グーグル・フォー・エデュケーションは7月5日に「教育の未来白書」を日本で公開し、同日、アジア各国の教育関係者や報道関係者に向けたイベントを開いた。今回の白書ではこれからの日本の教育に関する論点として、児童生徒に関するデータの活用、デジタル技術による教員の業務支援、仮想学習環境の活用などを盛り込んだ。同社で行政・教育関係事業を担当するクリス・ハート氏は、AI時代の教員の役割を聞かれ、「AIが教員に取って代わることはなく、教員の人間性こそが、子供たちの学習や人格形成の鍵となる」と強調した。
東京都渋谷区の同社で講演するハート氏
英国やオーストラリアで17年の教員経験があるというハート氏はイベントでの基調講演の中で、「決められたカリキュラムの中でも、デジタル技術を活用することで、学びへのアクセスや学ぶペース、フィードバックの受け取り方に主体性が生まれる」と、個別最適な学びにおけるICTの意義を強調した。
その上で「子供にはそれぞれ異なるニーズがある。かつては個別化された学習計画を作ろうと何時間も費やしてきたが、それでも一人一人に合わせるのは至難の業だった。だが、GIGAスクール構想で日本の状況は大きく変わった。個別のニーズに応えられるようになっただけでなく、そのための教員の負担も大きく減った」と評価した。
また、記者からAI時代の教員の役割を問われると、「教員は今後の社会を担う若い世代を育て、支援する役割を担う、社会にとって最も重要な存在だ。ただ教員の仕事は膨大で、増え続けているという状況が世界中で見られている。AIを活用すれば、教員の業務負担を減らし、よりよく教えることが可能になると思う。AIが教員に取って代わることはない。
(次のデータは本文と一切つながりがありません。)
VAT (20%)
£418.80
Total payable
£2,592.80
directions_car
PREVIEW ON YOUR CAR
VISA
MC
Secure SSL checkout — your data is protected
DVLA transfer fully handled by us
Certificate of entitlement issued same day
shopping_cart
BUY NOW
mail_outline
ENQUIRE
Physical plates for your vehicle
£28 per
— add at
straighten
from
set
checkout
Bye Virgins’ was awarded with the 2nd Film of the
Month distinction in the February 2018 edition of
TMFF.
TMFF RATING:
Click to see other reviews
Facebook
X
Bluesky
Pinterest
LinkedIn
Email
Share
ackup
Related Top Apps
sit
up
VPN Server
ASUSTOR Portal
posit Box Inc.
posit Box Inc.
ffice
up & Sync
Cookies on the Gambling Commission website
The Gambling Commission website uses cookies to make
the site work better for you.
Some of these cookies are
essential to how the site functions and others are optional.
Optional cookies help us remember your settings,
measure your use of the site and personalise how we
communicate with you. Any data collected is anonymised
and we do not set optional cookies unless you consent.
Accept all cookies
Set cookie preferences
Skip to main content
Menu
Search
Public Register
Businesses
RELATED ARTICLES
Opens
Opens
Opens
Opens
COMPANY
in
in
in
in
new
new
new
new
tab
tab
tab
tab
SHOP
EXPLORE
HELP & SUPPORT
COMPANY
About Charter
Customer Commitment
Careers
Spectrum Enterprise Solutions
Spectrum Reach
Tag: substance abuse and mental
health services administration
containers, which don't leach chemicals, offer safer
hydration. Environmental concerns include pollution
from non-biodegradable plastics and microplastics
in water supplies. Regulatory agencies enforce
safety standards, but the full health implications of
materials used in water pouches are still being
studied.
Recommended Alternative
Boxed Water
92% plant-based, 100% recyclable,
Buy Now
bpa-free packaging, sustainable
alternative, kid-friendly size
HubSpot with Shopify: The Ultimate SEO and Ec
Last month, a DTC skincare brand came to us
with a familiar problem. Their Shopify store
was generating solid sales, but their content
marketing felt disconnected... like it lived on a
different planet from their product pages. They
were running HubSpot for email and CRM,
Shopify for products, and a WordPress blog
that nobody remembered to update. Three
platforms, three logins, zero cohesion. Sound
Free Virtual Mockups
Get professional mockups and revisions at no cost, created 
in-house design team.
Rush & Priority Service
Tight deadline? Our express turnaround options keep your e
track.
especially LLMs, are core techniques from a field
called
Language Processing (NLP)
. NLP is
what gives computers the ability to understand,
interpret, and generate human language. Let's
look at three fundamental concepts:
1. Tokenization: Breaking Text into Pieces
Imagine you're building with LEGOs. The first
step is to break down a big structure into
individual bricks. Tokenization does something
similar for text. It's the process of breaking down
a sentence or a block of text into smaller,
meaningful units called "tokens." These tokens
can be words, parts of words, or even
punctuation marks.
教員の人間性こそが、子供たちの学びにおいて鍵を握る部分となり、学習だけでなく、人格形成の面でも重要になるだろう」と答えた。
また今月4日に文科省から生成AIの学校現場での活用に関するガイドラインが出されたことについて、グーグル・フォー・エデュケーション・アジア太平洋地域マーケティング統括部長のスチュアート・ミラー氏は「(AI活用を)注意深く(進める)という、グーグルのアプローチと大変似た方向性を示したガイドラインだった」と受け止めを語った。